We take anesthesia very seriously, even in the most routine surgeries. We use the safest protocols and measures to ensure that we minimize the risk to your pet as much as possible and keep them as comfortable as possible. The following information outlines our efforts to make anesthesia for your pet as safe and comfortable as we can:

  1. A full physical examination is performed prior to all procedures.
  2. We recommend pre-surgical blood work to ensure that there are not any other health issues that might affect the choice of procedures or drugs used on your pet or indicate an increased risk of surgery for your pet (i.e. - anemia, kidney or liver issues, electrolyte imbalances).
  3. Balanced Anesthesia - This is the idea that we use a combination of several drugs in smaller doses rather than a single large dose of any one medication to help balance any potential risks associated with a single drug. We typically use a sedative, an injectable pain medication and either an injectable or an inhaled anesthetic (depending on the procedure being performed).

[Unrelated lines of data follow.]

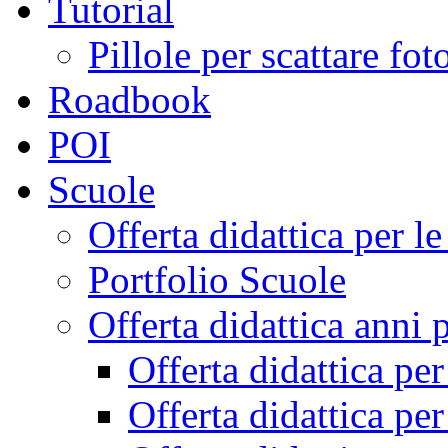
Tutorial
Pillole per scattare fo
Roadbook
POI
Scuole
Offerta didattica per 
Portfolio Scuole
Offerta didattica anni 
Offerta didattica pe
Offerta didattica pe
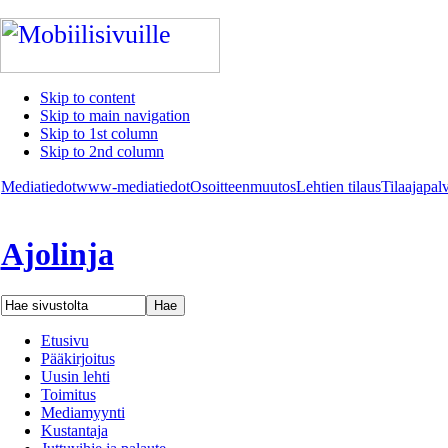
Skip to content
Skip to main navigation
Skip to 1st column
Skip to 2nd column
Mediatiedot
www-mediatiedot
Osoitteenmuutos
Lehtien tilaus
Tilaajapal
Ajolinja
Etusivu
Pääkirjoitus
Uusin lehti
Toimitus
Mediamyynti
Kustantaja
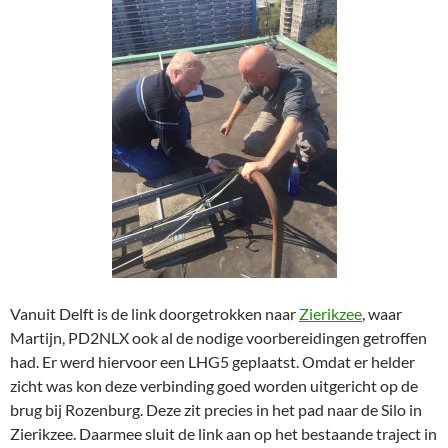
Vanuit Delft is de link doorgetrokken naar
Zierikzee
, waar
Martijn, PD2NLX ook al de nodige voorbereidingen getroffen
had. Er werd hiervoor een LHG5 geplaatst. Omdat er helder
zicht was kon deze verbinding goed worden uitgericht op de
brug bij Rozenburg. Deze zit precies in het pad naar de Silo in
Zierikzee. Daarmee sluit de link aan op het bestaande traject in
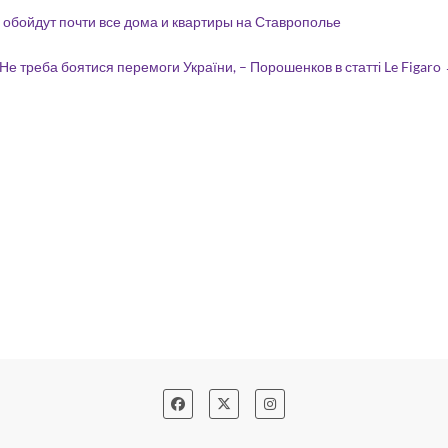
обойдут почти все дома и квартиры на Ставрополье
Не треба боятися перемоги України, – Порошенков в статті Le Figaro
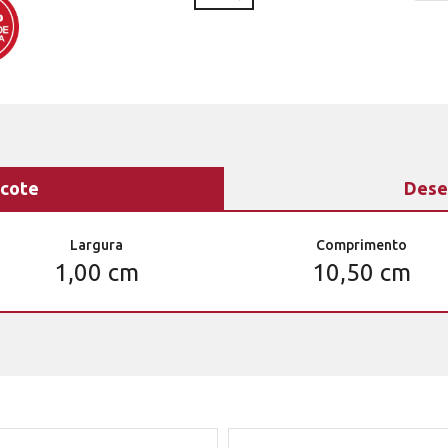
cote
Dese
Largura
Comprimento
1,00 cm
10,50 cm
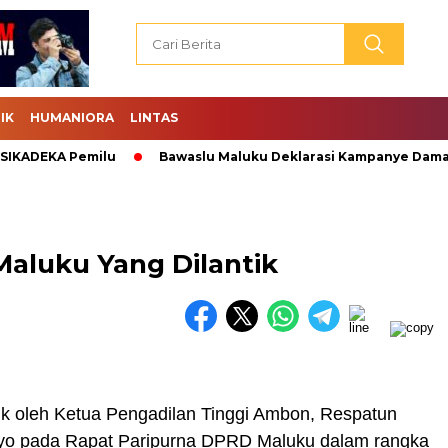
IK
HUMANIORA
LINTAS
ADEKA Pemilu
Bawaslu Maluku Deklarasi Kampanye Damai.
Maluku Yang Dilantik
ik oleh Ketua Pengadilan Tinggi Ambon, Respatun
o pada Rapat Paripurna DPRD Maluku dalam rangka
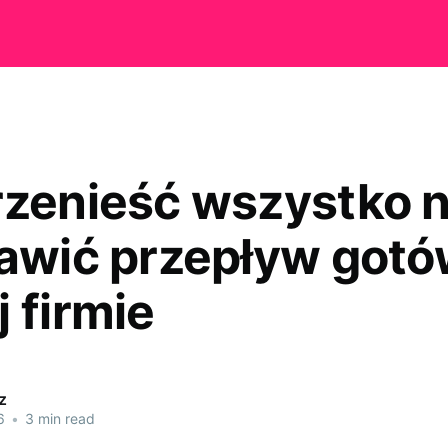
rzenieść wszystko n
rawić przepływ gotó
 firmie
z
6
•
3 min read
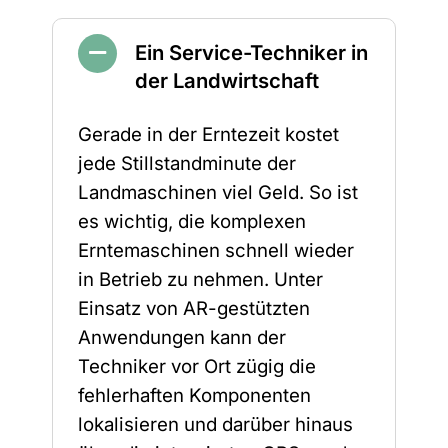
Ein Service-Techniker in
der Landwirtschaft
Gerade in der Erntezeit kostet
jede Stillstandminute der
Landmaschinen viel Geld. So ist
es wichtig, die komplexen
Erntemaschinen schnell wieder
in Betrieb zu nehmen. Unter
Einsatz von AR-gestützten
Anwendungen kann der
Techniker vor Ort zügig die
fehlerhaften Komponenten
lokalisieren und darüber hinaus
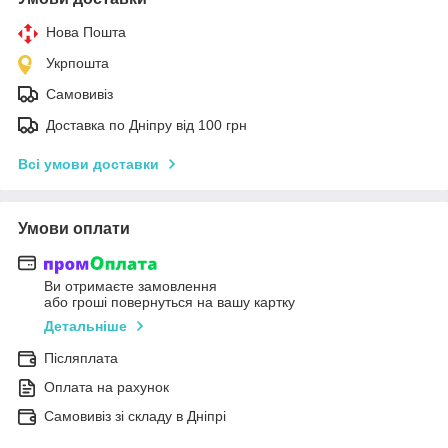
Нова Пошта
Укрпошта
Самовивіз
Доставка по Дніпру від 100 грн
Всі умови доставки
Умови оплати
Ви отримаєте замовлення
або гроші повернуться на вашу картку
Детальніше
Післяплата
Оплата на рахунок
Самовивіз зі складу в Дніпрі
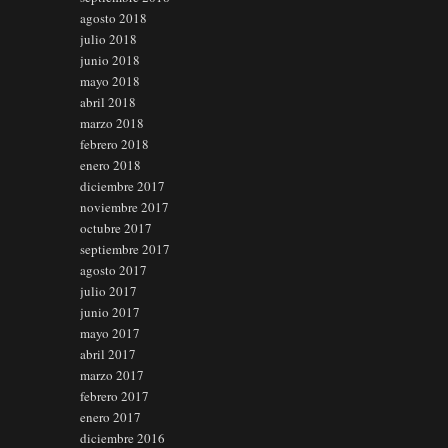
agosto 2018
julio 2018
junio 2018
mayo 2018
abril 2018
marzo 2018
febrero 2018
enero 2018
diciembre 2017
noviembre 2017
octubre 2017
septiembre 2017
agosto 2017
julio 2017
junio 2017
mayo 2017
abril 2017
marzo 2017
febrero 2017
enero 2017
diciembre 2016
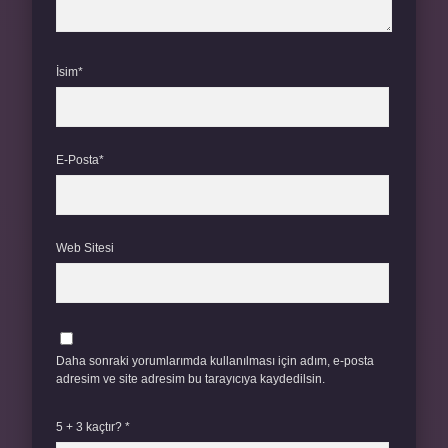
İsim*
E-Posta*
Web Sitesi
Daha sonraki yorumlarımda kullanılması için adım, e-posta
adresim ve site adresim bu tarayıcıya kaydedilsin.
5 + 3 kaçtır?
*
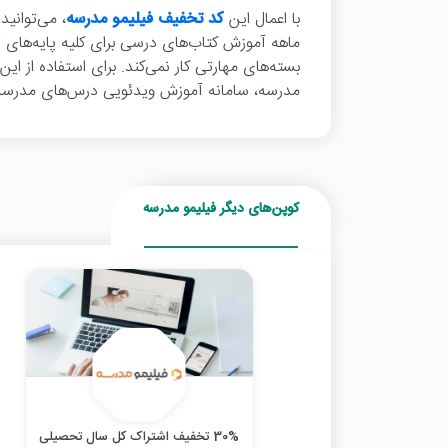
با اعمال این
کد تخفیف فیلیمو مدرسه
ماهه آموزش کتاب‌های درسی برای کلیه پایه‌های 
بسته‌های مهارتی کار نمی‌کند. برای استفاده از ا
مدرسه، سامانه آموزش ویدئویی درس‌های مدرسه، ب
کوپن‌های دیگر فیلیمو مدرسه
30% تخفیف اشتراک کل سال تحصیلی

  4. Monitoring - A veterinary technician will be with your pet for the entire procedure monitoring their vital signs (this includes spays and neuters). We use advanced equipment to continually monitor your pet’s EKG (heart tracing), blood pressure, oxygen saturation (pulse oximetry), respiratory level, end tidal CO2, and temperature. This information is recorded electronically and transferred into your pet’s permanent record.
  5. Supportive Care - Every patient has an IV catheter placed prior to or during anesthesia. This allows us to administer IV fluids and electrolytes to support kidney function and blood pressure during anesthesia. IV fluids also help your pet clear anesthetic medications easier for a more rapid recovery. In addition, an IV catheter allows us to administer IV pain medication if needed and provides quick access for medications in the rare event that a complication occurs.
  6. Recovery - Monitoring of your pet’s vitals continues until they are fully awake from anesthesia. They are kept warm and additional pain medications are given if they are needed.